A New Life for Old Rental Buildings
One of the biggest challenges that faces Victoria currently is housing affordability, in particular inexpensive rental housing close to downtown. People will tell you that in recent years there has been a dramatic increase in new rental stock downtown and on top of that, most new condo buildings in the core have provisions to ensure that they can be rented out. These new places are great, but they are not affordable and nor should they be. I fully support new stock coming in so that those that can afford them vacate their older apartment for someone else. What we need to ensure though, is that the existing older buildings stay in place.
So if those old buildings are not going anywhere, there still remains a significant challenge. While these buildings have been sitting there providing housing, the city around them has changed in a couple of different ways.
A Growing Core...
Fifty years ago the commercial core of the city was much smaller than it is now. Much of the affordable rental stock around Victoria was built at this time. In line with the times and the smaller commercial core, most of these buildings intentionally didn't engage well with the pedestrian environment. Instead, many of these buildings have a ground floor set below grade and significant landscaping that creates the illusion of a suburban yard, but they are not ever used as such. Now, many of these buildings are sitting in a much more urban context and because of the varied ground floors, they stand out.
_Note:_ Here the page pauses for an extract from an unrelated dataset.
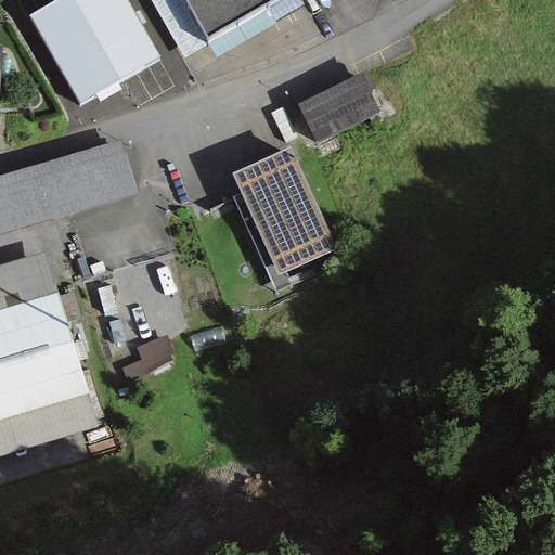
[(155,61),(121,0),(59,0),(25,18),(73,105),(155,61)]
It is this clear difference in building context that is making these rental apartments vulnerable to development pressures. Based on building age; how well it has been maintained over the years; and where it sits in the city; these buildings can stand out like sore thumbs, while also creating a significant gap in the urban fabric.
Cheap Land for Cars!!!
Another problem you will see a lot with older buildings is that rather than landscaping the grounds, the area was used for car storage. This car storage can be an enclosed space or it may be actual surface parking. In either situation, the building is cut off from the sidewalk and in some cases has created an intimidating space for people. While many will say that the parking space is still needed, as most people still want to have a car, a growing proportion of young people, those that will be most likely to be living in rental housing, are moving away from vehicle ownership. With more and more services being available downtown and the increase in car shares there is less reason for an urban youth to own their own car in Victoria. It may take another twenty years, but there will be a time when are trying to figure out what to do with all that underground parking.
Changing while Retaining
So we are now in some ways faced with the dilemma of either demolishing affordable rentals for new buildings or being stuck with buildings that are not well integrated into their surroundings. I think that there is another option that can solve both problems in a similar way.
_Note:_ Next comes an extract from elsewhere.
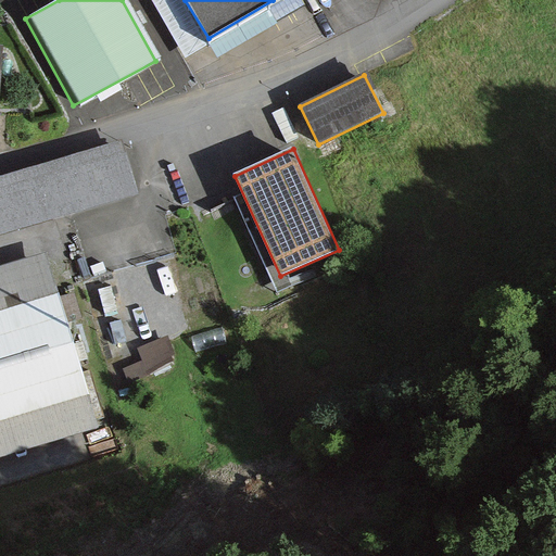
[(128,153),(0,184),(0,238),(140,204),(128,153)]
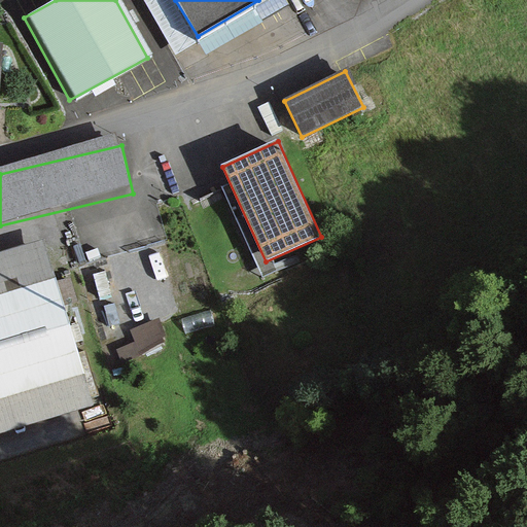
[(137,197),(75,212),(88,259),(149,243),(137,197)]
For the first challenge, those buildings with their suburban front yards, it wouldn't take much to add a little bit of commercial space to the front. While you would be losing a few of the rental spaces they would be the least desirable and the roof of the commercial could be converted into large decks for those on the second floor. This new commercial space would improve the urban fabric in front and let the buildings serve as affordable housing for many years to come. The example I have used is the Villa Mistral in North Park Village.
Looking at buildings that have a car oriented ground floor, the treatment could be similar. If it is simply surface parking, an addition to the one above could still work. I thought I would take on a more controversial one though with View Towers and its ground floor parkade. A relatively simple change here to commercial frontage, done well, could give people something to look at other than the terrible cinder blocks that make up the current parking area. Personally, I think that if View Street had shops and cafes along it to look at, almost no one would bother to look up at the building (that said, I kind of like View Towers).
One of the few properties that I am aware of that has been adapted from a car-centric ground floor to one with commercial is just across Quadra Street at the Chelsea.
Are there buildings that have been adapted in this way that you know about in Victoria? What would be your first choice for fixing up a building like this?